§ Work required:
Can you output the lines from the very first one through the line containing "What is the total value across all series at 9?", both ends included, as a numbered list with the blank lines left out?

Available records Start Marker

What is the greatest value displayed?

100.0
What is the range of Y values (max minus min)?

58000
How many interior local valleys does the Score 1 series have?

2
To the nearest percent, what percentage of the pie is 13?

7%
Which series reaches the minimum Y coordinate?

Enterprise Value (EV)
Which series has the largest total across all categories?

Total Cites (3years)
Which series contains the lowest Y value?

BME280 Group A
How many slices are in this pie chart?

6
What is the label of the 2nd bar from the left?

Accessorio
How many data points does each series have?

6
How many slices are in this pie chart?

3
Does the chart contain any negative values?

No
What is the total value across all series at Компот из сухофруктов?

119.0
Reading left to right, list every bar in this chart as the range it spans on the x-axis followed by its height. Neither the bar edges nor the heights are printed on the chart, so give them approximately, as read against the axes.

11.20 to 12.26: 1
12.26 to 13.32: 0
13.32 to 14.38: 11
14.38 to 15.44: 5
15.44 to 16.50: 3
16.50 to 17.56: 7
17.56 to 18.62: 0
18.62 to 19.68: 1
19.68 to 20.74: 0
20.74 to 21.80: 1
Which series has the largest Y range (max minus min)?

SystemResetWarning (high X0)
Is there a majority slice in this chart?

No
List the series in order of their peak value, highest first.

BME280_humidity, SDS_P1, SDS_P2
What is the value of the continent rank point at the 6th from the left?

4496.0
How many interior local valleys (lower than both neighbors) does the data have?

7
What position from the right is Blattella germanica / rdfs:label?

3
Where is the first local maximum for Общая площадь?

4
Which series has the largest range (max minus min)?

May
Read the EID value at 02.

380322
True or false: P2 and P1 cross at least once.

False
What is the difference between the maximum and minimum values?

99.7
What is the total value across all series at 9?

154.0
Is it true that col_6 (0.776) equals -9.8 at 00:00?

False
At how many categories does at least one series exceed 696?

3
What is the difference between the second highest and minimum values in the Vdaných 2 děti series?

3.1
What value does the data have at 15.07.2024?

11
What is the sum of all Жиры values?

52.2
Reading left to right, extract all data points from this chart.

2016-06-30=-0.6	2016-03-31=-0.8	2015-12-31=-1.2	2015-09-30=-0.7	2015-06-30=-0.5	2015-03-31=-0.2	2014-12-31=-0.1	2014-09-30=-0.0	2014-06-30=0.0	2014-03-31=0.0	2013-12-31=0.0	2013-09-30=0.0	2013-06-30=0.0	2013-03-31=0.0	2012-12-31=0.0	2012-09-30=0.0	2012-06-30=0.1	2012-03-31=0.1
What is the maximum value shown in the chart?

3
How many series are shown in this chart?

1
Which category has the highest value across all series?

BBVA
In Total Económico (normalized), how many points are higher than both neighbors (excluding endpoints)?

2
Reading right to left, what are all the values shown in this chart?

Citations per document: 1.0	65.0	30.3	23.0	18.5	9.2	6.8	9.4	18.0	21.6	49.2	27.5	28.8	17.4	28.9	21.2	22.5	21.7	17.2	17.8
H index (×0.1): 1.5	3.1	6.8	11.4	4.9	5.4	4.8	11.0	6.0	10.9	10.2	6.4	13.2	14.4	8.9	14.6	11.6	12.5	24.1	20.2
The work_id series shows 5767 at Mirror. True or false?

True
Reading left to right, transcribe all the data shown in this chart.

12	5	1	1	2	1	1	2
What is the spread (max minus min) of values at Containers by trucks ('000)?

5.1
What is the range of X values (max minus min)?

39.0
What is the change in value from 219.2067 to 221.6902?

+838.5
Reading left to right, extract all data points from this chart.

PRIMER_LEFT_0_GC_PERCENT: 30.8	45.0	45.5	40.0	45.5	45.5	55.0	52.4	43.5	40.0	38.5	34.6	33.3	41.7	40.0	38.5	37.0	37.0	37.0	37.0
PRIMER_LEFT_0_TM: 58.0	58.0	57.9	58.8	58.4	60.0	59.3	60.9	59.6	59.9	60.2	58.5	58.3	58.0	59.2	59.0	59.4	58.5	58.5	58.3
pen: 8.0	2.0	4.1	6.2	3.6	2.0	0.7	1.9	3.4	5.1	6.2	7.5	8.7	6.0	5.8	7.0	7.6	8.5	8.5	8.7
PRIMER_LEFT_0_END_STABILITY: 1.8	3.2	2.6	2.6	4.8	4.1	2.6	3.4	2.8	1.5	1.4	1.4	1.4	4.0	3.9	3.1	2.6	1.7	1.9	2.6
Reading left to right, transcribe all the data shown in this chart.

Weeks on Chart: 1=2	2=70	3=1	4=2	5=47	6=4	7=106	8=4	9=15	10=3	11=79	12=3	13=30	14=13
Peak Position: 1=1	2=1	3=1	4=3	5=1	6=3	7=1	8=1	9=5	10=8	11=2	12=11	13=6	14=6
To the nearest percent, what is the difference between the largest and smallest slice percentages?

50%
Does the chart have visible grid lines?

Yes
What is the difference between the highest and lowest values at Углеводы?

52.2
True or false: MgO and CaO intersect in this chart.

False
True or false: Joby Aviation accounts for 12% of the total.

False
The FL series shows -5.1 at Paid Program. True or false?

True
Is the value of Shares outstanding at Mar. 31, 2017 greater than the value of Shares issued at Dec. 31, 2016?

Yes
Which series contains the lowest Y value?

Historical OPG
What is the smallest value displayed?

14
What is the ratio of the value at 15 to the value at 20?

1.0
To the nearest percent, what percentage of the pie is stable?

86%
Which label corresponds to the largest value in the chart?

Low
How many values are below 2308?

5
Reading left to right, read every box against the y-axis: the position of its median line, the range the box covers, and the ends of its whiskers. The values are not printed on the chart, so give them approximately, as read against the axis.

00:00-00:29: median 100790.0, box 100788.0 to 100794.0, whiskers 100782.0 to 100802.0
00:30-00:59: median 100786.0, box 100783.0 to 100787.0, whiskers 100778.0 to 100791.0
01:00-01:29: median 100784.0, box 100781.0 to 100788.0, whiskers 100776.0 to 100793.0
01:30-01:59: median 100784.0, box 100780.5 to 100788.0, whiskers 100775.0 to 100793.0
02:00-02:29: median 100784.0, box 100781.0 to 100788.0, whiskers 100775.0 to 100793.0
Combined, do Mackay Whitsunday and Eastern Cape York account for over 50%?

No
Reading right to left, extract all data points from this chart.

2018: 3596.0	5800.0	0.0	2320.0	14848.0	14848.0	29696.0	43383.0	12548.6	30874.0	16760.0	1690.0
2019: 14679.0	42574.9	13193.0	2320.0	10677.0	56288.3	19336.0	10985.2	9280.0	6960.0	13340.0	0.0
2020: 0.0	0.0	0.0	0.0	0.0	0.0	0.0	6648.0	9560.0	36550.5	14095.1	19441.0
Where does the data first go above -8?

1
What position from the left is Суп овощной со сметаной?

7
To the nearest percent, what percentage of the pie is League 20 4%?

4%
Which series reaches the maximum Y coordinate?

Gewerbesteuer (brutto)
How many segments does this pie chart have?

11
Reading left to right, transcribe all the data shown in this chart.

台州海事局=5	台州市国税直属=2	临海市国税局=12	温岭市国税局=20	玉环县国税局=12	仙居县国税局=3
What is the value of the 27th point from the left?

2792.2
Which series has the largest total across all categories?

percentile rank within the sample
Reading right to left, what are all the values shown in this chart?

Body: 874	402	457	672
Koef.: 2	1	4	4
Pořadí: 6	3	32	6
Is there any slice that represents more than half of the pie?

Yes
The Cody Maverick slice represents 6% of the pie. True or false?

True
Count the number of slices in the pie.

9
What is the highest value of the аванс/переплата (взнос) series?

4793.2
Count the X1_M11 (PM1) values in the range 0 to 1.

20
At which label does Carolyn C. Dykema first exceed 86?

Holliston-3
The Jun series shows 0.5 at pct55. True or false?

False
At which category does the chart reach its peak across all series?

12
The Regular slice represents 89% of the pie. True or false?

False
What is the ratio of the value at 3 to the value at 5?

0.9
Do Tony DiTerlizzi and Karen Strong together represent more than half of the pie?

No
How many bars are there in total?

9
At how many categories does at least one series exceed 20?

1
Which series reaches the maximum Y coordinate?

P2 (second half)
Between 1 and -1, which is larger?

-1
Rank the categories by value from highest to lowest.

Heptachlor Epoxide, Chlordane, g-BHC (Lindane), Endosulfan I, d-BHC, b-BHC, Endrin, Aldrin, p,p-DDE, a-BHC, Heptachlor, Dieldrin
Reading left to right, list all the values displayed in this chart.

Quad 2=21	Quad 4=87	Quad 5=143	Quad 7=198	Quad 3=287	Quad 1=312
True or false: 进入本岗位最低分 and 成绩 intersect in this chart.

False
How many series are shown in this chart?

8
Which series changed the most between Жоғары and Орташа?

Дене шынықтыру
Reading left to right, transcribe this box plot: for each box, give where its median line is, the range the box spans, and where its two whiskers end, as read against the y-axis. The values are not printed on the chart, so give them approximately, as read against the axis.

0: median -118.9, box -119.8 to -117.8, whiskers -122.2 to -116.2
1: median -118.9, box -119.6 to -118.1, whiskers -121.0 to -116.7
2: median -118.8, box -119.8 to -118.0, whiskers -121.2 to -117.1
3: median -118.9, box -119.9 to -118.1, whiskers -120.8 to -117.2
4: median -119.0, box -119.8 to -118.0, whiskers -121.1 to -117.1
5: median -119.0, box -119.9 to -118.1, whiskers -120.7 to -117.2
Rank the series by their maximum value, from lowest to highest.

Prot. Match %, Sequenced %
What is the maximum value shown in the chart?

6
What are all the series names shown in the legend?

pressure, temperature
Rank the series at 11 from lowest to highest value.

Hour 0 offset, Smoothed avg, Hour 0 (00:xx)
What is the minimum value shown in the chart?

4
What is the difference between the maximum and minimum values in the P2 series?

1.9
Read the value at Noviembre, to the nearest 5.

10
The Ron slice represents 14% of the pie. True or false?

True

Available records End Marker

§ Answer area:
1. What is the greatest value displayed?
2. 100.0
3. What is the range of Y values (max minus min)?
4. 58000
5. How many interior local valleys does the Score 1 series have?
6. 2
7. To the nearest percent, what percentage of the pie is 13?
8. 7%
9. Which series reaches the minimum Y coordinate?
10. Enterprise Value (EV)
11. Which series has the largest total across all categories?
12. Total Cites (3years)
13. Which series contains the lowest Y value?
14. BME280 Group A
15. How many slices are in this pie chart?
16. 6
17. What is the label of the 2nd bar from the left?
18. Accessorio
19. How many data points does each series have?
20. 6
21. How many slices are in this pie chart?
22. 3
23. Does the chart contain any negative values?
24. No
25. What is the total value across all series at Компот из сухофруктов?
26. 119.0
27. Reading left to right, list every bar in this chart as the range it spans on the x-axis followed by its height. Neither the bar edges nor the heights are printed on the chart, so give them approximately, as read against the axes.
28. 11.20 to 12.26: 1
29. 12.26 to 13.32: 0
30. 13.32 to 14.38: 11
31. 14.38 to 15.44: 5
32. 15.44 to 16.50: 3
33. 16.50 to 17.56: 7
34. 17.56 to 18.62: 0
35. 18.62 to 19.68: 1
36. 19.68 to 20.74: 0
37. 20.74 to 21.80: 1
38. Which series has the largest Y range (max minus min)?
39. SystemResetWarning (high X0)
40. Is there a majority slice in this chart?
41. No
42. List the series in order of their peak value, highest first.
43. BME280_humidity, SDS_P1, SDS_P2
44. What is the value of the continent rank point at the 6th from the left?
45. 4496.0
46. How many interior local valleys (lower than both neighbors) does the data have?
47. 7
48. What position from the right is Blattella germanica / rdfs:label?
49. 3
50. Where is the first local maximum for Общая площадь?
51. 4
52. Which series has the largest range (max minus min)?
53. May
54. Read the EID value at 02.
55. 380322
56. True or false: P2 and P1 cross at least once.
57. False
58. What is the difference between the maximum and minimum values?
59. 99.7
60. What is the total value across all series at 9?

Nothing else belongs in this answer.